Mutations in the FMS-like tyrosine kinase 3 (FLT3) gene are detected in approximately 30% of acute myeloid leukemia (AML). The high frequency of FLT3 mutations, along with their adverse effect on prognosis, makes FLT3 a promising therapeutic target, and has spurred development of FLT3 inhibitors. First-generation inhibitors, including midostaurin and sorafenib, lack specificity for FLT3 and act on multiple kinases, whereas second-generation inhibitors, including gilteritinib, and quizartinib, are highly specific to FLT3 and are more potent than first-generation inhibitors. Several FLT3 inhibitors have recently gained regulatory approval worldwide, and several others are under development. The advent of FLT3 inhibitors has changed the standard treatment for FLT3-mutated AML in the frontline and relapsed/refractory settings and contributed to improved outcomes for this formidable AML subtype. However, numerous unresolved issues remain owing to rapid changes in practice. These include identification of optimum FLT3 inhibitors and combination therapies, the role of maintenance therapy, and the indication for allogeneic hematopoietic cell transplantation. Furthermore, strategies to overcome resistance to FLT3 inhibitors must be pursued. Results of ongoing and future studies will improve our ability to use FLT3 inhibitors more effectively, which should provide significant benefits to a wider range of patients.

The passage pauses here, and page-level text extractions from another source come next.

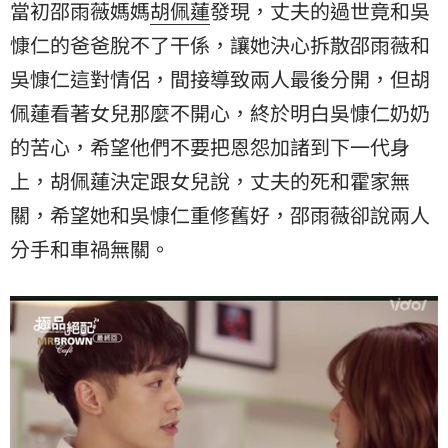
當初邵雨薇媽媽
胡佩蓮
發現，丈夫的過世竟和吳
慷仁的爸爸脫不了干係，讓她決心拆散邵雨薇和
吳慷仁這對情侶，間接導致兩人最後分開，但胡
佩蓮看著女兒那麼不開心，終於明白吳慷仁奶奶
的苦心，希望他們不要把恩怨加諸到下一代身
上，胡佩蓮決定跟女兒說，丈夫的死和霍家無
關，希望她和吳慷仁重修舊好，邵雨薇卻說兩人
分手和車禍無關。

在大约30%的急性髓系白血病(AML)中可检测到FMS样酪氨酸激酶3(FLT3)基因突变。FLT3突变的高频率及其对预后的不利影响,使FLT3成为一个有前景的治疗靶点,并推动了FLT3抑制剂的研发。第一代抑制剂,包括米哚妥林和索拉非尼,对FLT3缺乏特异性,作用于多种激酶,而第二代抑制剂,包括吉瑞替尼和奎扎替尼,对FLT3具有高度特异性,且比第一代抑制剂更有效。最近,几种FLT3抑制剂已在全球范围内获得监管批准,还有几种正在研发中。FLT3抑制剂的出现改变了FLT3突变AML一线及复发/难治性患者的标准治疗方法,并改善了这种难治性AML亚型的治疗结果。然而,由于实践的快速变化,仍有许多未解决的问题。这些问题包括确定最佳的FLT3抑制剂和联合治疗方案、维持治疗的作用以及异基因造血细胞移植的适应证。此外,必须寻求克服对FLT3抑制剂耐药的策略。正在进行的和未来的研究结果将提高我们更有效地使用FLT3抑制剂的能力,这将为更广泛的患者带来显著益处。